CHP için "kuruluşun ve kurtuluşun partisi" söyleminden vazgeçilmeli çünkü bu doğru değil. CHP diğer sayısız partiden sadece biridir. Bunu böyle kabul etmediği ve kendisinde bir üstünlük gördüğü sürece CHP iktidara giden yolda gerekenleri yapamaz çünkü eksiği olduğu gerçeğini kabullenmeyen kişi ve kurumlar eksiğini gideremez.
Ülkeyi Atatürk önderliğinde yurtsever, devrimci bir ekip işgalden kurtardı ve 2. Mahmut'tan beri devam eden modernleşme hareketini başarıya ulaştırarak yeniden çağdaş normlarla devleti dizayn etti.
Bu ekip, bu çağdaş normları savunan bir parti kurdu ki o da aslında İttihat ve Terakki'nin bir devamıdır. Bu parti, bugünkü CHP değildir çünkü dünya o günkü dünya, ülke o günkü ülke değildir.

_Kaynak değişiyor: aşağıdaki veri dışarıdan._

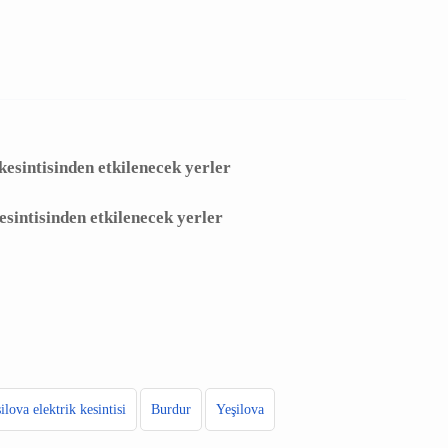
 Sokak :
SAZAK KÖYÜ bölgelerinde 22/05/2025
 arasında Bakım Çalışması Sebebi ile İş Sağlığı ve
isi yapılacaktır.
trik kesintisinden etkilenecek yerler
rik kesintisinden etkilenecek yerler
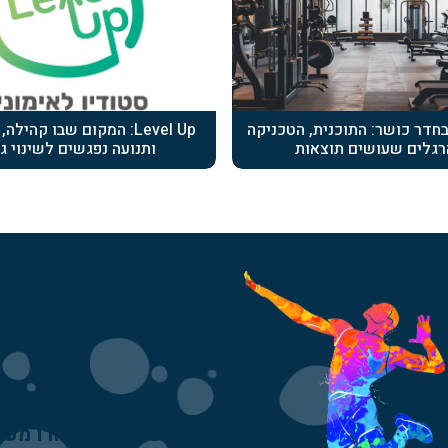
 בחדר כושר: התוכנית, הטכניקה
Level Up: המקום שבו קהיל
רגלים שעושים תוצאות
ותנועה נפגשים לשינוי ג
הרשמו לניוזלטר שלנו והישארו מעו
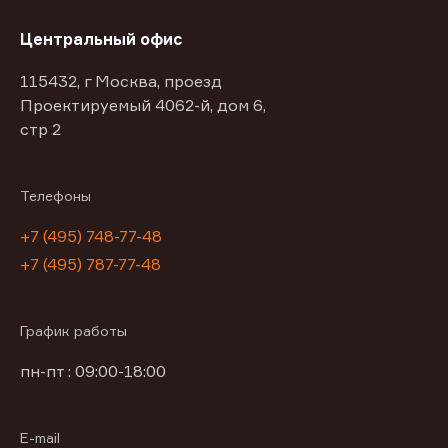
Центральный офис
115432, г Москва, проезд
Проектируемый 4062-й, дом 6,
стр 2
Телефоны
+7 (495) 748-77-48
+7 (495) 787-77-48
График работы
пн-пт : 09:00-18:00
E-mail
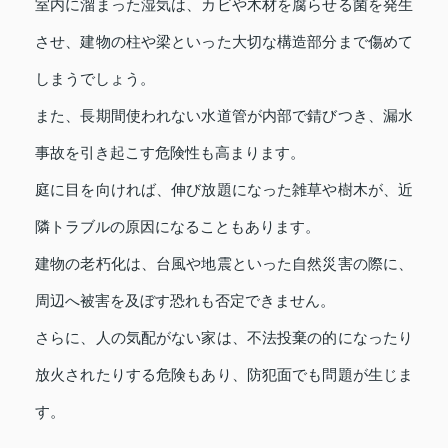
室内に溜まった湿気は、カビや木材を腐らせる菌を発生
させ、建物の柱や梁といった大切な構造部分まで傷めて
しまうでしょう。
また、長期間使われない水道管が内部で錆びつき、漏水
事故を引き起こす危険性も高まります。
庭に目を向ければ、伸び放題になった雑草や樹木が、近
隣トラブルの原因になることもあります。
建物の老朽化は、台風や地震といった自然災害の際に、
周辺へ被害を及ぼす恐れも否定できません。
さらに、人の気配がない家は、不法投棄の的になったり
放火されたりする危険もあり、防犯面でも問題が生じま
す。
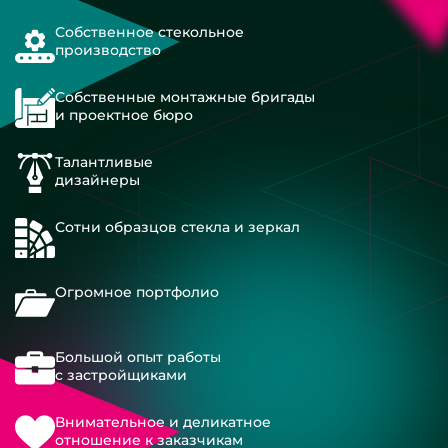
Собственное стекольное
производство
Собственные монтажные бригады
и проектное бюро
Талантливые
дизайнеры
Сотни образцов стекла и зеркал
Огромное портфолио
Большой опыт работы
с застройщиками
Внимательное и деликатное
отношение к заказчикам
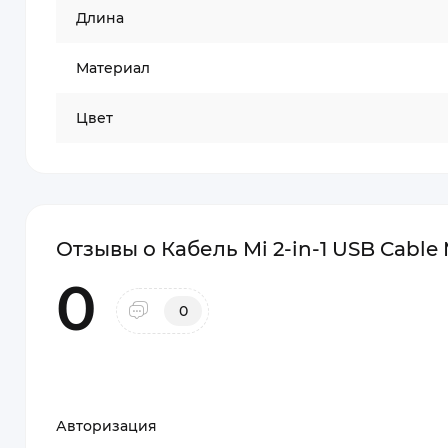
Длина
Материал
Цвет
Отзывы о Кабель Mi 2-in-1 USB Cable
0
0
Авторизация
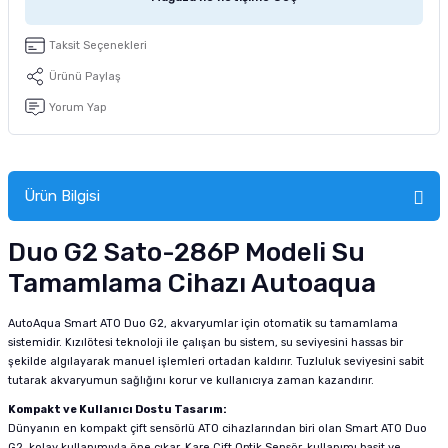
tucu
Sepeti
 Fırçası
Sump Filtre Malzemesi
Pro Plan Kedi Maması
Taksit Seçenekleri
Pond Ürünleri
 Güvenlik Ürünleri
Akvaryum Ozon ve UV Ürünleri
Purina Kedi Maması
Ürünü Paylaş
Yorum Yap
manları
akım Ürünleri
Royal Canin Kedi Maması
lik ve Bakım Ürünleri
Ürün Bilgisi
uluk
Duo G2 Sato-286P Modeli Su
 - Akvaryum Kumu
Tamamlama Cihazı Autoaqua
 Parçaları
AutoAqua Smart ATO Duo G2, akvaryumlar için otomatik su tamamlama
sistemidir. Kızılötesi teknoloji ile çalışan bu sistem, su seviyesini hassas bir
e Malzemesi
şekilde algılayarak manuel işlemleri ortadan kaldırır. Tuzluluk seviyesini sabit
tutarak akvaryumun sağlığını korur ve kullanıcıya zaman kazandırır.
Kompakt ve Kullanıcı Dostu Tasarım:
Dünyanın en kompakt çift sensörlü ATO cihazlarından biri olan Smart ATO Duo
G2, kolay kullanımıyla öne çıkar. Kare Çift Optik Sensör, kullanımı basit ve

Bugün dünya değişmemiş, insanlar değişmemiş, ülke değişmemiş gibi davranmak; tam olarak ne olduğunu bilmeden "CHP kuruluş ilkelerine dönsün" demek Atatürk'ün devrimci yürüyüşüne ve akılcı yaklaşımına terstir.
CHP kuruluş ilkelerine dönecekse şayet, bu şu anlama gelmelidir: Değişime, dönüşüme, aklın rehberliğine ve değişen dünya koşullarına uyum sağlayacak bir yapılanma. Ancak o zaman hem CHP'nin hem de ülkenin makus talihi yenilebilir.
Hem hiç değişmeyelim hem de hızla değişen bir dünyanın orta yerinde tarihin en köklü uluslarından ve devletlerinden birini yönetelim demek abesle iştigaldir.
Ülke CHP'nin CHP de kendini ülkenin sahibi sayanların mülkü değildir. CHP'nin değişmesine ve günümüz koşullarına uygun yapılanmasına çok ihtiyaç var çünkü ülkenin Atatürk'ün devrimci aklına ihtiyacı var.